The pasta one night, agnolotti with sheep’s milk ricotta, was simply beautiful, a dish that makes the complex seem so simple. There are many wine pairing options for this, from a riesling with a touch of sweetness to highlight notes of browned butter, a crisp sauvignon blanc to cut the richness or, if you’re so inclined, a buttery Napa chardonnay that might impart an additional layer of luxurious mouthfeel.
There’s so much going on with this pasta dish, yet the eating experience comes together cohesively. The ricotta-filled pasta is poached, then glazed by tossing with a black truffle butter that had been browned, so there’s a nutty sweetness up front – first with the nose, then with the tongue – followed by the salty, tangy flavor of the Parmesan reggiano.
Alexander sets the pasta atop a sauce of creamed sunchokes, scatters around delicate, nickel-sized sunchoke chips, and then sets down an egg yolk.
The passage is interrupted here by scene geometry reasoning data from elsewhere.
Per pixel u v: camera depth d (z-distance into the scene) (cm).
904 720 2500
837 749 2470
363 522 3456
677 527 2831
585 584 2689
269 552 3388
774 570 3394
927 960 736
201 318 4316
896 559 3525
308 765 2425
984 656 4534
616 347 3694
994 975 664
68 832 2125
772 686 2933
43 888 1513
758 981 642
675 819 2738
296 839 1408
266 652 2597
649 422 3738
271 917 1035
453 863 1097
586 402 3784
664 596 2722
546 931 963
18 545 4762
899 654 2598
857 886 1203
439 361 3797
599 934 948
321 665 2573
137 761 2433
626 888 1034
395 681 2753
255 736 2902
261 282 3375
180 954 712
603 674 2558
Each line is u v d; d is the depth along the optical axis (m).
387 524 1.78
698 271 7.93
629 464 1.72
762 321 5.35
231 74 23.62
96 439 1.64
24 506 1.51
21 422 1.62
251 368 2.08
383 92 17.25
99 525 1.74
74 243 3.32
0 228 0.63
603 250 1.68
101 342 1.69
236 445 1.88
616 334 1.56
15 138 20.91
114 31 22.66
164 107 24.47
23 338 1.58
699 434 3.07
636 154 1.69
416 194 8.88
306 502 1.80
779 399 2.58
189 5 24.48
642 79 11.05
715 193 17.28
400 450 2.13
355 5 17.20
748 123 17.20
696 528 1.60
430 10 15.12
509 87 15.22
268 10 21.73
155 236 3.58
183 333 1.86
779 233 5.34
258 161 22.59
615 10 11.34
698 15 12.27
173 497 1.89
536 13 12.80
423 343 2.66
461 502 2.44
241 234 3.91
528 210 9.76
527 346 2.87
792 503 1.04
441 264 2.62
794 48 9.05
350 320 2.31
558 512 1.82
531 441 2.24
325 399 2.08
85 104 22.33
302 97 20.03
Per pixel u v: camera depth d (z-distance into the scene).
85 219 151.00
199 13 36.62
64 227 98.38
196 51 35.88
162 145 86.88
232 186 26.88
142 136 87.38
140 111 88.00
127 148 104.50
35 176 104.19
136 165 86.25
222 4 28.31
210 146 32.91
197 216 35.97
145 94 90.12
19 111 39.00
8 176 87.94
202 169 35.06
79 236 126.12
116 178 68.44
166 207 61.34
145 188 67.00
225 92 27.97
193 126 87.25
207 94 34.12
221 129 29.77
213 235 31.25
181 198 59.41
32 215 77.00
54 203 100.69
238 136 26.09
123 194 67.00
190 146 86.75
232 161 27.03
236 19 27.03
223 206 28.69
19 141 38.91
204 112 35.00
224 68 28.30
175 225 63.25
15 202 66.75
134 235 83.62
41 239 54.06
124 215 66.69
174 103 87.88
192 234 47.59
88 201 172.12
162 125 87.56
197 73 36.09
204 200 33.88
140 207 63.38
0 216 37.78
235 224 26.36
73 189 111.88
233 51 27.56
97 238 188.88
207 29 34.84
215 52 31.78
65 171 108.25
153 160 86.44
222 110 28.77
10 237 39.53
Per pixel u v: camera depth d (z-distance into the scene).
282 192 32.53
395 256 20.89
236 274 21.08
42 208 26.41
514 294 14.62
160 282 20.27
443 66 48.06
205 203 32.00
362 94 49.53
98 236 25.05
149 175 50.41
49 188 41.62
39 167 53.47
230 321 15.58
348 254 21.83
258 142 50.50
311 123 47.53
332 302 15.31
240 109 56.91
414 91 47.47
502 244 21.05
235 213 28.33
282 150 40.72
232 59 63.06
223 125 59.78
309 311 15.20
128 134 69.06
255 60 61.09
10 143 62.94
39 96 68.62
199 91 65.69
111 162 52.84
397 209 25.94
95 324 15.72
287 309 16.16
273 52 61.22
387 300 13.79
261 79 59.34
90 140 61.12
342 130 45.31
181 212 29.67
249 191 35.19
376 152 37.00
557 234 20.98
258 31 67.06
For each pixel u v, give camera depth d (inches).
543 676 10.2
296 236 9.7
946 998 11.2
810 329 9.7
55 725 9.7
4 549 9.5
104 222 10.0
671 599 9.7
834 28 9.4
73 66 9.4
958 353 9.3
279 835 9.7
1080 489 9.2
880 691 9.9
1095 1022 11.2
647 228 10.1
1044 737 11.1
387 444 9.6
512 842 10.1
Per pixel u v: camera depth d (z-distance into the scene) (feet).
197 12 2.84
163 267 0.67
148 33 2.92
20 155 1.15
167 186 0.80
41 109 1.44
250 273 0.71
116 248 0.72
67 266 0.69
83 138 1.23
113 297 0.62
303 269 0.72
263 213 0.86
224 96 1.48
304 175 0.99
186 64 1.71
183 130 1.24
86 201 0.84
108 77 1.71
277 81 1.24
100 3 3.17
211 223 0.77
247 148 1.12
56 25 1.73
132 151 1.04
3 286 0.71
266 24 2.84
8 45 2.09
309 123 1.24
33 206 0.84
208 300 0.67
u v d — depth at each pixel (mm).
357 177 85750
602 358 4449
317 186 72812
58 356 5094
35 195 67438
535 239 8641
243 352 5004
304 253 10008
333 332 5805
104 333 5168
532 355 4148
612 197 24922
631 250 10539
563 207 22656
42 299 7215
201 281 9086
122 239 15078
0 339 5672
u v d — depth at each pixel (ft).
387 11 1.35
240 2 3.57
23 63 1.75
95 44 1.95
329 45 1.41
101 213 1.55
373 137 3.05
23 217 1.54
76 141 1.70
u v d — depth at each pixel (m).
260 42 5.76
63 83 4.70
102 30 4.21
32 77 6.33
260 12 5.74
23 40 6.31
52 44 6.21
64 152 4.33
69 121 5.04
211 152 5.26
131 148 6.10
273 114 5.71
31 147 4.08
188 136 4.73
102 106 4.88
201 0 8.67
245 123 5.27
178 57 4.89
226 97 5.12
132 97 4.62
You’re invited to pierce the yolk and let it ooze to enhance the sauce and coat the pasta, adding another layer of creaminess. With its muted yellows and beiges and a contrasting smattering of arugula, this dish is beautiful to the eye, not to mention delicious.
So, can the same chef whose food is so refined and eye-catching also be witty and whimsical? We found that answer with the duck poutine. If you’re not familiar with poutine, it’s a traditional French-Canadian dish that no one is supposed to take seriously. It’s French fries and gravy and cheese curds – truck-stop grub for those who scoff at the food pyramid and bizarre concepts like balance and restraint. Yet, high-minded chefs latched onto poutine a few years ago. Thanks to the Food Network and maybe Anthony Bourdain, the dish soared across the border and onto menus everywhere. Now it’s a gastropub mainstay.
Alexander said he first tried poutine in Quebec City in 2008 and was captivated. He sought to refine the dish by adding duck and his sense of adventure. The duck legs (with the skin removed) are braised in chicken stock and a fortified wine (Madeira). The liquid is reduced to a gravy. The fries are set down, topped with the gravy and duck meat, along with crisped pieces of skin and Wisconsin cheese curds. Sure, it’s fun and over-the-top, but the intensity of flavor and those textural elements mark this dish for greatness.
The desserts, too, are part of the cohesive experience and fit the style of the rest of the menu. The pistachio-walnut cake with with blood orange sherbet and pistachio brittle was lovely. So was the more intense chocolate ganache cake with dulce-de-leche ice cream.
As for the acoustical challenges in the middle of three rooms at Carpe Vino, Drew Moffat tells me the solution is daunting. There is seating for 34 in that section, and to address the issue with wall panels and other engineering pencils out to $1,000 per seat. The potential noise reduction? Five percent. That’s a tough predicament with which fans of this restaurant can sympathize.
Given the rest of Carpe Vino’s strengths, it’s not enough to detract from the tremendous food or to keep the restaurant from being considered one of the area’s best.